*TEXTE À LIRE*

▼▼▼

Dessiner le vieux Tende

S'installer dans la rue et dessiner. Jouer aux artistes ? Pas sûr... Rien de plus naturel pour les enfants quand dessiner c'est garder la trace d'une curiosité, d'une imprégnation faite les yeux, les narines et les oreilles grandes ouvertes
Média secondaire

Le vieux village de Tende ne se laisse pas prendre facilement. Bien sûr, il apparaît en majesté lorsqu'on arrive depuis la vallée par la nationale ou le train, accroché à la montagne, dominé par son clocher ocre et rose, sa tour de l'horloge et le pan de mur unique vestige du vieux château. Puis il disparaît, comme caché par le manque de recul qui nous empêche de le voir depuis le cœur commerçant installé le long de la route nationale. Pas de rue engageante pour le rejoindre, pas ou peu d'indication touristique, pas de bruit venant d'un village acquis à la tranquillité de l'ombre. Le vieux Tende se cache, on l'oublie et on le laisse à ses secrets.

Seule piqûre de rappel ce panorama fugace entrevue en contre-plongée depuis la route et qui nous dit à chaque fois « Tout de même, on ne peut pas passer un mois de vacances dans cette montagne sans aller y jeter un coup d’œil. » Alors cet après-midi, c'est décidé, avec un petit groupe d'enfants on visite le vieux village.

Cemea

Se perdre dans les rues du village

 

On longe les commerces le long de la nationale très passante et à la première ruelle à droite qui nous fait de l'œil, on tente l'incursion. Les rues sont désertes mais la vie a laissé des indices de présence. Du linge étendu aux fenêtres, des chaises et des bouteilles d'eau sur le pas des portes. Des terrasses ou des cours équipées pour des repas.

▲▲▲

*DONNÉES EXTRAITES*
▼▼▼

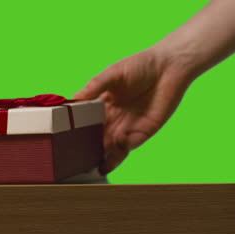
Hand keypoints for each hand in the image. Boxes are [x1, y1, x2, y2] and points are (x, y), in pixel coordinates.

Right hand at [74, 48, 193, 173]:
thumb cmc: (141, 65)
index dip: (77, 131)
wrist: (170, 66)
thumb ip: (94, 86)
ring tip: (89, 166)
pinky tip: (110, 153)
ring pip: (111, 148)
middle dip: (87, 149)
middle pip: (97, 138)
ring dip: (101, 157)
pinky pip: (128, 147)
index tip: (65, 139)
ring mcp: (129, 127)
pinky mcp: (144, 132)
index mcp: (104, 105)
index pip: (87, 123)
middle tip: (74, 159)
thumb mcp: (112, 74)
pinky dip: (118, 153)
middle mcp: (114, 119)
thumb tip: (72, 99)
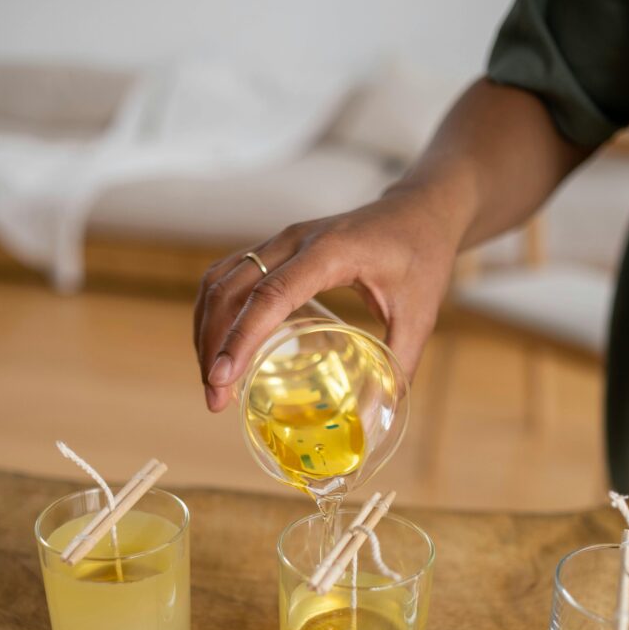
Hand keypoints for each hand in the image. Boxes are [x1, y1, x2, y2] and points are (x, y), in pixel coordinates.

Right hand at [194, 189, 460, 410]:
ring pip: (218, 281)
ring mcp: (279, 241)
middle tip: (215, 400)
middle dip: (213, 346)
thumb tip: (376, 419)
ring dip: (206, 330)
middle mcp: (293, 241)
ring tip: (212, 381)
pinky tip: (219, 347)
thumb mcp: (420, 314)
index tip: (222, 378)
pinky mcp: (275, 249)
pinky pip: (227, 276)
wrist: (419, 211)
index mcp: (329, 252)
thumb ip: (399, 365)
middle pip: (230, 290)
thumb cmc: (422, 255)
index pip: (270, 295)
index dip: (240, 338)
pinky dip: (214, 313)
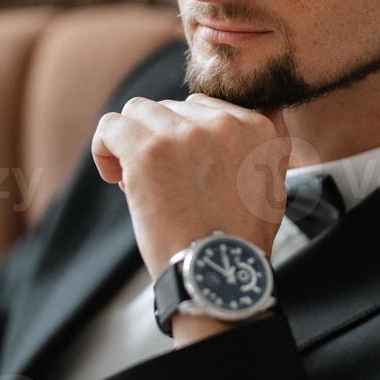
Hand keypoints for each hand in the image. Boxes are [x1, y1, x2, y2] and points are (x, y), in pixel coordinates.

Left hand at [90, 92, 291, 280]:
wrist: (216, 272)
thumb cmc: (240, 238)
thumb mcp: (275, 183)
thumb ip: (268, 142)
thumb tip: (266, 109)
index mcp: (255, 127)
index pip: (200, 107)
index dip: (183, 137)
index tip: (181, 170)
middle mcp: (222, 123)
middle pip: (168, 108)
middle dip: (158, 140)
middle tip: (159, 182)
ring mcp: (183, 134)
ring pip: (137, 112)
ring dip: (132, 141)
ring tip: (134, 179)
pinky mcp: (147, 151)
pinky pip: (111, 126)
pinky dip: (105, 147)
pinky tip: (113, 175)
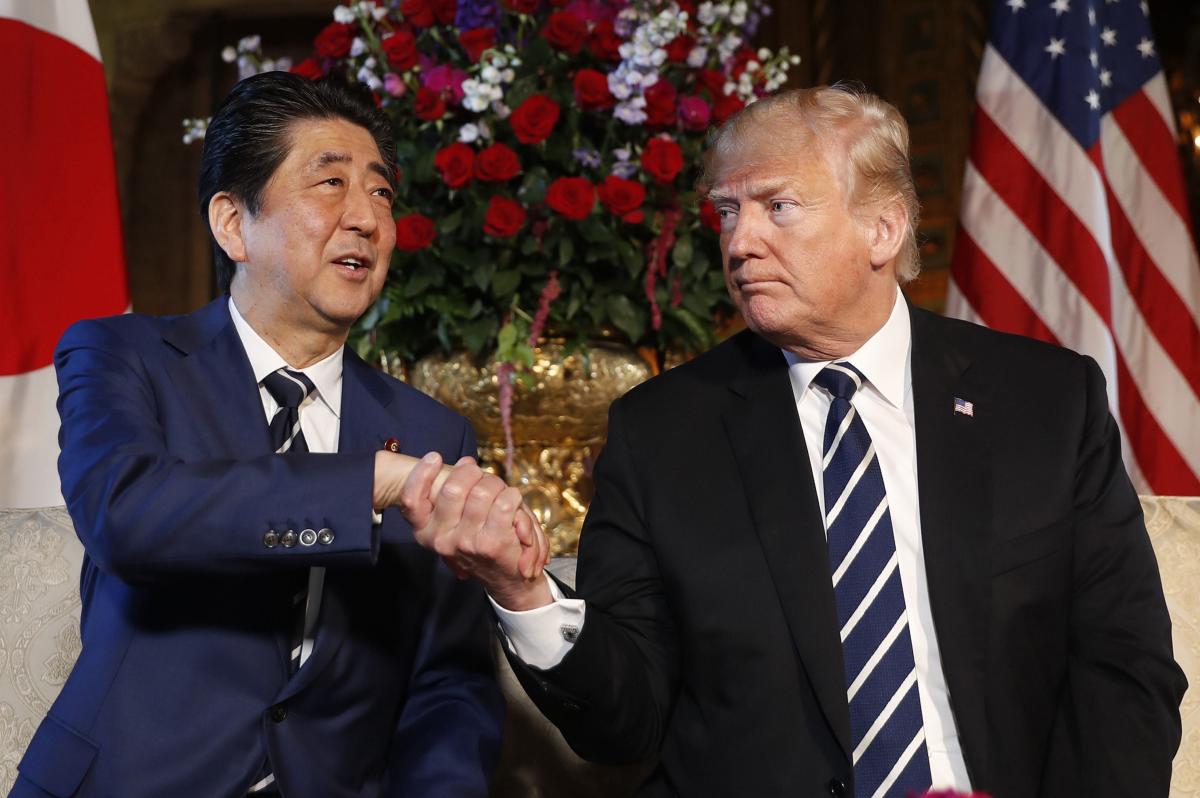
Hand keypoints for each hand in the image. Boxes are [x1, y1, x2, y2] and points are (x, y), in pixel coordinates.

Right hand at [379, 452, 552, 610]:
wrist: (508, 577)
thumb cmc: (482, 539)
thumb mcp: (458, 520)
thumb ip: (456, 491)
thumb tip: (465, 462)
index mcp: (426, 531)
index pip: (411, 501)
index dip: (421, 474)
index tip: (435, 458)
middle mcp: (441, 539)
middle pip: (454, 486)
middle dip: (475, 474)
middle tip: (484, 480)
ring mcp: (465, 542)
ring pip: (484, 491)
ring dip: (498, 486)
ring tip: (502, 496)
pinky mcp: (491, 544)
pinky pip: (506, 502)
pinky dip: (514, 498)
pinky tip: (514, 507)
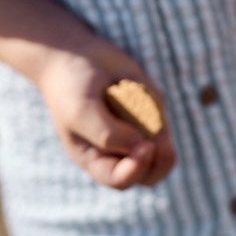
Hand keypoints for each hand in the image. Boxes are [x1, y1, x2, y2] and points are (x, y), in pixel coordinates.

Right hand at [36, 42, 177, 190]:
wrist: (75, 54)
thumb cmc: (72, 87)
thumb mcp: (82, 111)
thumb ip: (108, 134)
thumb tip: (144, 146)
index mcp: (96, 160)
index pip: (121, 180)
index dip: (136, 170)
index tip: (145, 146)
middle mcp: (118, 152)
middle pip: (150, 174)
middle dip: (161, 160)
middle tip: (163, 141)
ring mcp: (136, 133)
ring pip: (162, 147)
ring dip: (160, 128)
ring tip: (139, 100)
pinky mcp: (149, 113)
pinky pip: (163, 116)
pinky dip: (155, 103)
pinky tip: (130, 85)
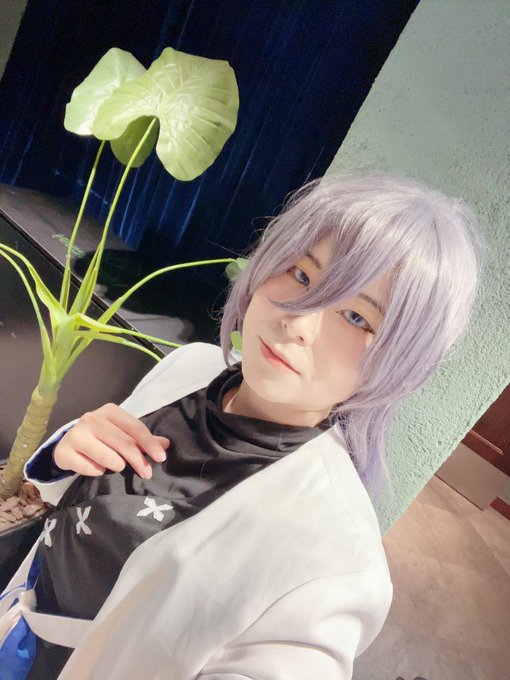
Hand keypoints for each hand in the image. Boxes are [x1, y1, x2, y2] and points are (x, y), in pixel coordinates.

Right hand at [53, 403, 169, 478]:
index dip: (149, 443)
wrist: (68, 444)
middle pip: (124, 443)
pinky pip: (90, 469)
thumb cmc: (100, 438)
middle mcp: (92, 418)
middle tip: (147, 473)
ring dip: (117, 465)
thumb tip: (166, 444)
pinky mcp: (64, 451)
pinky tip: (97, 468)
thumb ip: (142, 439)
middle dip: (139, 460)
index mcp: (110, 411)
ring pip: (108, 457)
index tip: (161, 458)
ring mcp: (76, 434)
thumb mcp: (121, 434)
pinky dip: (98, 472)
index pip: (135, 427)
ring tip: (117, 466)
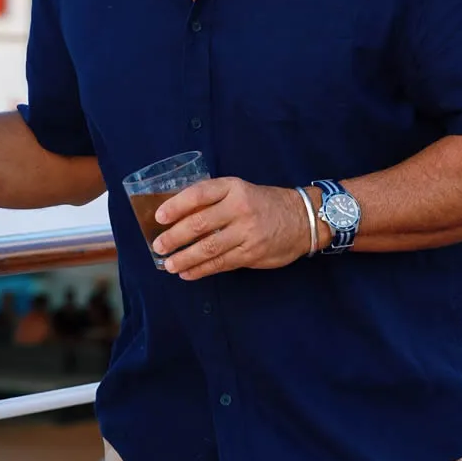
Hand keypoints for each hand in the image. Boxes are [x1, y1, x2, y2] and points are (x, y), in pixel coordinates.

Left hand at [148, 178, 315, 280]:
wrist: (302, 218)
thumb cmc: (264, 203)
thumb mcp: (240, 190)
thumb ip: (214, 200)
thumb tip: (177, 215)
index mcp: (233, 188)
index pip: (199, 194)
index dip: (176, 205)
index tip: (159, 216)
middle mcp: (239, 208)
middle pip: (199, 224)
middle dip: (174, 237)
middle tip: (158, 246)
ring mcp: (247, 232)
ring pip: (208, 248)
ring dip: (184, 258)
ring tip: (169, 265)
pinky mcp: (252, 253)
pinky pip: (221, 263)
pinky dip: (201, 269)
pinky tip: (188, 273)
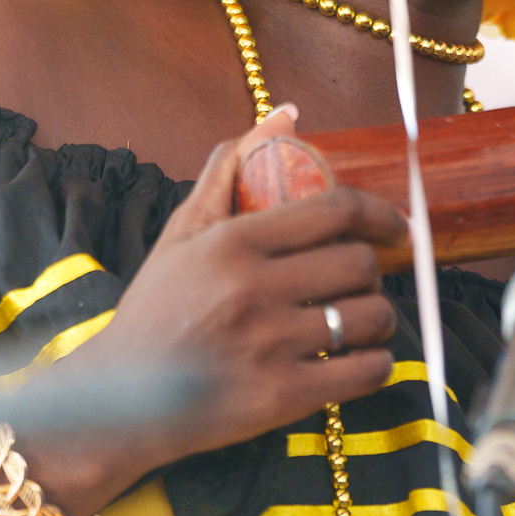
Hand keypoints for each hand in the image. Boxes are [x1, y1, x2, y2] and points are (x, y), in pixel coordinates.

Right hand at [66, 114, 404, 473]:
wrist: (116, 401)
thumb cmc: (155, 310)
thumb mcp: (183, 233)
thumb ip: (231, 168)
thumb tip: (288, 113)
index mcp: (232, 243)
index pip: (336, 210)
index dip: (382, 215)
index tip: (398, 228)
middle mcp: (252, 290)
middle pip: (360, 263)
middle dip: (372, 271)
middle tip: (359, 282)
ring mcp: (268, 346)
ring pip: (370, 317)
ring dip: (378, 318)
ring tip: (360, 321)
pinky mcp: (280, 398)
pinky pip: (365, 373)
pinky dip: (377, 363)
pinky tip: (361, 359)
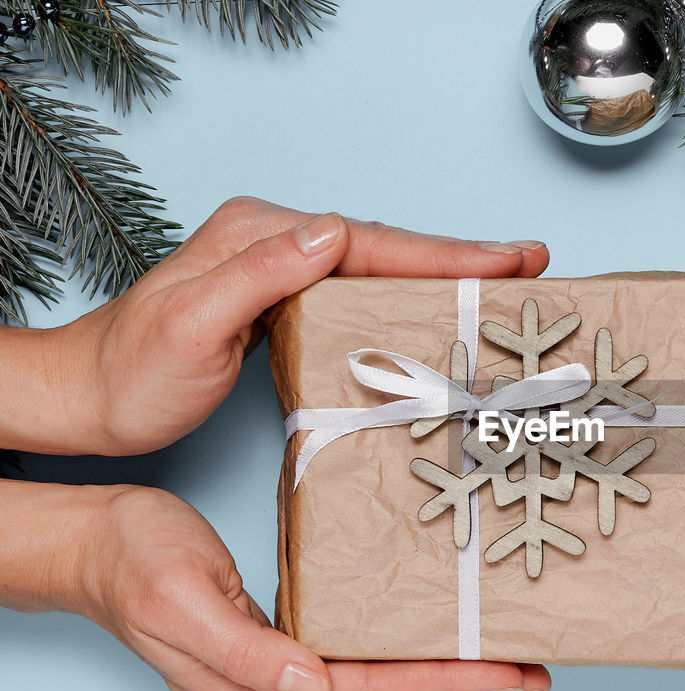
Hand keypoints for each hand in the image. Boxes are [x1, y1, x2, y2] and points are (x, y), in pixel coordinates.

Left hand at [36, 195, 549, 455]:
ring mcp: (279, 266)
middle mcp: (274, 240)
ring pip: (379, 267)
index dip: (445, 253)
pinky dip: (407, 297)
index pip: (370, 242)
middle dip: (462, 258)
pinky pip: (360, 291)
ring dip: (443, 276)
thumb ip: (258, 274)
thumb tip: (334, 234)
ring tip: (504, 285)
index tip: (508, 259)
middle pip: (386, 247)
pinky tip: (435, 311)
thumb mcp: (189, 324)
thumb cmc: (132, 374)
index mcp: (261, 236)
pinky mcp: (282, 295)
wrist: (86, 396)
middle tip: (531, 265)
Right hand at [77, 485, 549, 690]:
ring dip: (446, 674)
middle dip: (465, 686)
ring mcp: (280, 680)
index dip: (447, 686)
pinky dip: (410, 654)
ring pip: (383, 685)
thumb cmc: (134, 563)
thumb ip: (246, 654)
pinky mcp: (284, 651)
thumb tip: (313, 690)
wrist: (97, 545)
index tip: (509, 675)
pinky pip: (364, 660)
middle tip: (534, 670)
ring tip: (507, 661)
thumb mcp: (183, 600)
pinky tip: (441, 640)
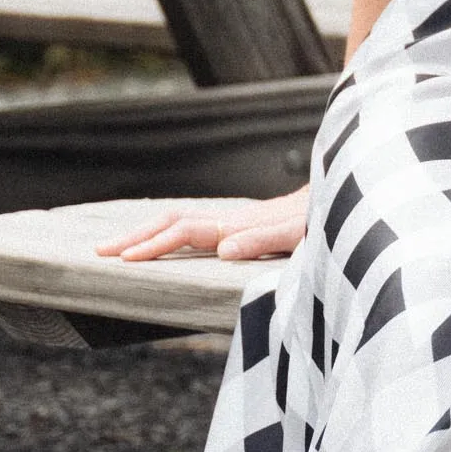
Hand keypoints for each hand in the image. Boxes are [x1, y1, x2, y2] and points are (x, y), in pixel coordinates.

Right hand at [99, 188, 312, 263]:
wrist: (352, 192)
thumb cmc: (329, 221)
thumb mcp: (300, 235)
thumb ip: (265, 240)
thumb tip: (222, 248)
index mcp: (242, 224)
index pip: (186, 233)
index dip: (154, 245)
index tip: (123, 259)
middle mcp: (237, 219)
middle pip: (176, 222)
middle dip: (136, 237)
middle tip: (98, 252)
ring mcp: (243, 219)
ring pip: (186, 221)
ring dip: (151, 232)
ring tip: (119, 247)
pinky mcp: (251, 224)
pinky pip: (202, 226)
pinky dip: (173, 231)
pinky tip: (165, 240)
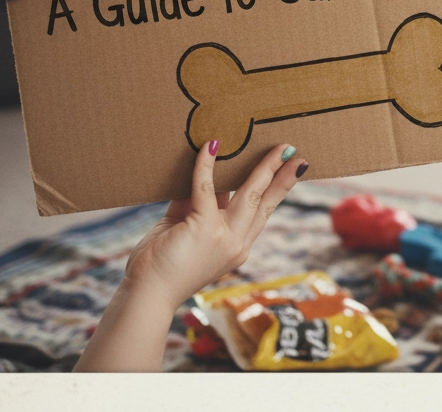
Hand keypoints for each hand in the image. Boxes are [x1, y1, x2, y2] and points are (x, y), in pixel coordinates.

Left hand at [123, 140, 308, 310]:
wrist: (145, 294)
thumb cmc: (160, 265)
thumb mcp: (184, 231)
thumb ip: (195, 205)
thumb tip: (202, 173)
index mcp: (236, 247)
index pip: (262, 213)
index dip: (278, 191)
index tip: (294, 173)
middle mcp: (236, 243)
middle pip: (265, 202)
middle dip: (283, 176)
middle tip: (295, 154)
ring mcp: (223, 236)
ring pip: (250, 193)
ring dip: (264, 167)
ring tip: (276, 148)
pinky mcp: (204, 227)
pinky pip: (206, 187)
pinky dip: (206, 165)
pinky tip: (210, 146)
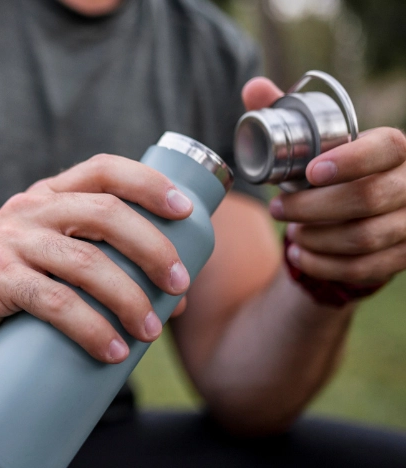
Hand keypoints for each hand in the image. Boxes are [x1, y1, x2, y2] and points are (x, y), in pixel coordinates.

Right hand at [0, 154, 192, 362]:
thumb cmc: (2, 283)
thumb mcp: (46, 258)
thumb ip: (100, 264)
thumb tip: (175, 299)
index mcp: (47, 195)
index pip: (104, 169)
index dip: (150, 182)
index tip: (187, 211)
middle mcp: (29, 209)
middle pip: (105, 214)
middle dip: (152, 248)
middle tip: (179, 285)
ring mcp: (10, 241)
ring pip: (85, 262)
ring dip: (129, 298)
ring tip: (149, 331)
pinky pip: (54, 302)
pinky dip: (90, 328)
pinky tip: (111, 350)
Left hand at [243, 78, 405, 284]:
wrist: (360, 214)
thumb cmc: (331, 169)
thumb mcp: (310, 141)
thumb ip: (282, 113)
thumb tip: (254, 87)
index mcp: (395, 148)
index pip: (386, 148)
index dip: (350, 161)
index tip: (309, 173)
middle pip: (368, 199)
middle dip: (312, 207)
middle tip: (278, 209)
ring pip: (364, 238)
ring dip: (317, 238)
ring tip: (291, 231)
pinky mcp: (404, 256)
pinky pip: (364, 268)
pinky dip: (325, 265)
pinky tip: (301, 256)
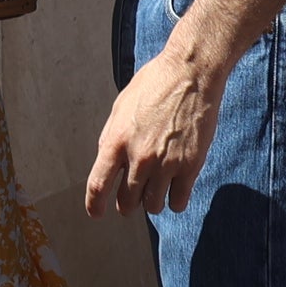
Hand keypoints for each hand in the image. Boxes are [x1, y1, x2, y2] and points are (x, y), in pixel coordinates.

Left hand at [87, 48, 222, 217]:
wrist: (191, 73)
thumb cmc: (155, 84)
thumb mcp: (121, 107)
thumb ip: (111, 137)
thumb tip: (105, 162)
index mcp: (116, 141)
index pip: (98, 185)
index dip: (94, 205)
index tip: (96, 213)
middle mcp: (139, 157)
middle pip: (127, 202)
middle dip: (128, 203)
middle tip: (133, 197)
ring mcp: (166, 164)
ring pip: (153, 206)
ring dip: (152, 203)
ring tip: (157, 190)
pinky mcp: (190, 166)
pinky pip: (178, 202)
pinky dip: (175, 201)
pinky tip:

▲▲▲

*PROBLÈME À RÉSOUDRE*
D'après le texte sur le vieux Tende, qu'est-ce qui domine le village quand on arrive depuis la vallée ? Appuyez-vous uniquement sur le texte.

*RÉSULTAT OBTENU*
Son clocher ocre et rose, sa tour de l'horloge et le pan de mur, unique vestige du vieux château.